Angling Net / The Grotesque Night



釣り好きが高じてタイに根をおろしてしまった日本人のこと

彼のことを知ったのはもうずいぶん前のことだ。「雷魚を釣ったらコンニチワ」というホームページを偶然みつけた。そこに出てくるのがイノウチシゲハルという男である。色白で鼻筋の通った優男。おおよそ一般的日本人の特徴とはかけ離れた、エキゾチックな匂いのする男。つまり女が放っておかないタイプだ。そんな優男が雷魚を釣りまくり、やがて東南アジアを竿を担いで歩き回るというのだ。とても許しがたいハナシではないか。
しかもその釣行記たるや、文章を捏ねる捏ねる、回す回す。もうフラフラになるほどネチコイのである。ところが、そのネチこさに引きずり込まれて、ついつい深夜まで読みふけってしまうのだから、これはなおのこと許しがたいのである。それがまた、あの涼しげな目で書いているのかと思うと「殺したくなる」ほど憎いのである。
さらに、イノウチシゲハルはタイで美人の妻を娶り所帯を持ち、釣りガイド業を始めたというのである。平均的日本人であるボクは「こんな傍若無人なコトが許されていいのか」と思ったものである。

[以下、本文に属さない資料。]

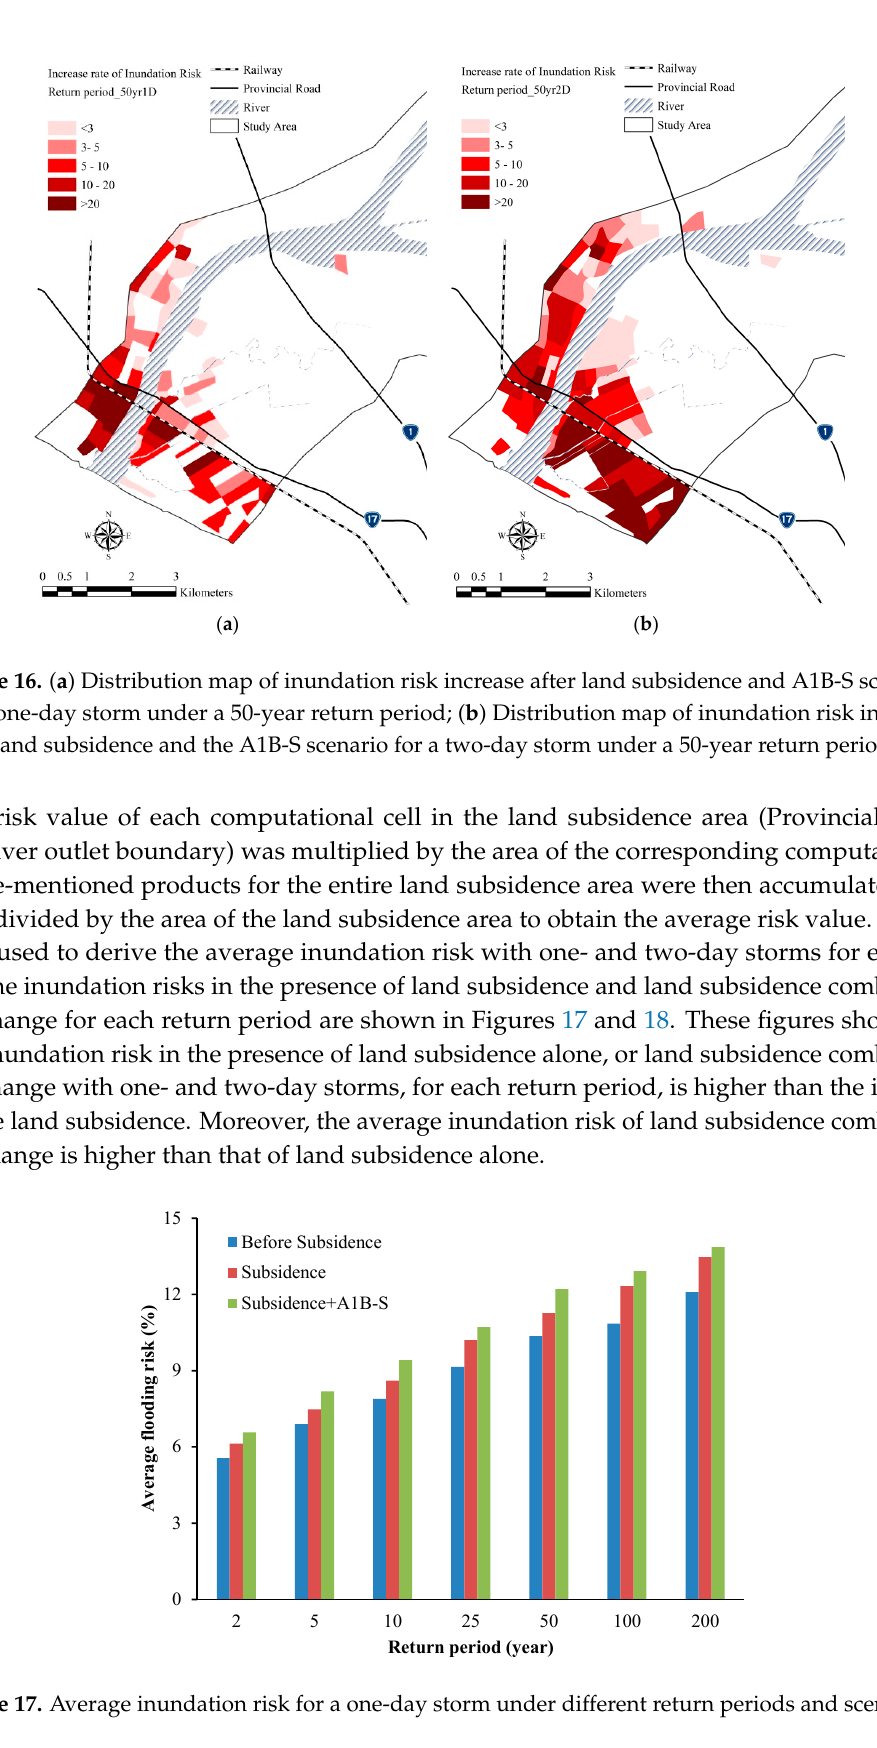
Figure 18. Average inundation risk for a two-day storm under different return periods and scenarios. 5. Conclusions An inundation risk evaluation model was developed using a PDI model, integrated with inundation depth, duration, and vulnerability. The inundation risk evaluation model analysed the impacts of land subsidence and the combination of land subsidence with climate change on inundation depth, area, volume, and inundation risk in a land subsidence-prone area. The PDI model could effectively simulate the inundation phenomenon after it was successfully validated by typhoon Morakot. The model was further applied to assess the effects of land subsidence and climate change on inundation disaster and risk. The results indicated that the inundation depth, area, and volume in the investigated area increased significantly after land subsidence; the inundation phenomenon was even worse when both land subsidence and climate change were present. Land subsidence increased not only inundation depth but also inundation duration. The average inundation duration for each return period after land subsidence was 1.05–1.1 times greater than that before land subsidence. With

ちょうどその頃、友人タカサゴトシアキがバンコクへ一年間の期限付きで赴任した。極度の釣り好きであるタカサゴトシアキに「こんな無茶苦茶なヤツがいるぞ」と、イノウチシゲハルのことを告げ口すると、行動力超一流のタカサゴトシアキはすぐにイノウチシゲハルにコンタクトを取り、あっという間に親しい仲となって、プラーシャドー釣りに没頭し始めたのである。その半年後の2003年春、友人タカサゴトシアキの誘いで、ボクはタイの地を踏むことになる。そして今回が早くも三回目のタイ釣行だ。

いま、イノウチシゲハルは苦悩に喘いでいるらしい。魚が釣れないというのだ。何より客に魚を釣らせてやれないことが辛いのだと言う。
BuengBorapetの湖畔にゲストハウスまで建てたというのに、肝心のBuengBorapetが釣れないのだそうだ。釣り以前のモンダイが山積しているらしい。なるほど、なるほど。詳しい話を聞けば聞くほど、彼の悩みはよく分かる。そんなこととは露ほども知らなかったボクは、少しは同情してやってもいいかなと思い始めたものである。
しかし、そう簡単に許すわけにはいかない。なんだかんだと言いつつ、新車の日本製4WDは買うわ、エンジンボートは買うわ。それを牽引してタイ中を駆け回るイノウチシゲハルは、まだまだ羨まし過ぎるのである。まだまだ許してやるわけにはいかないのだ。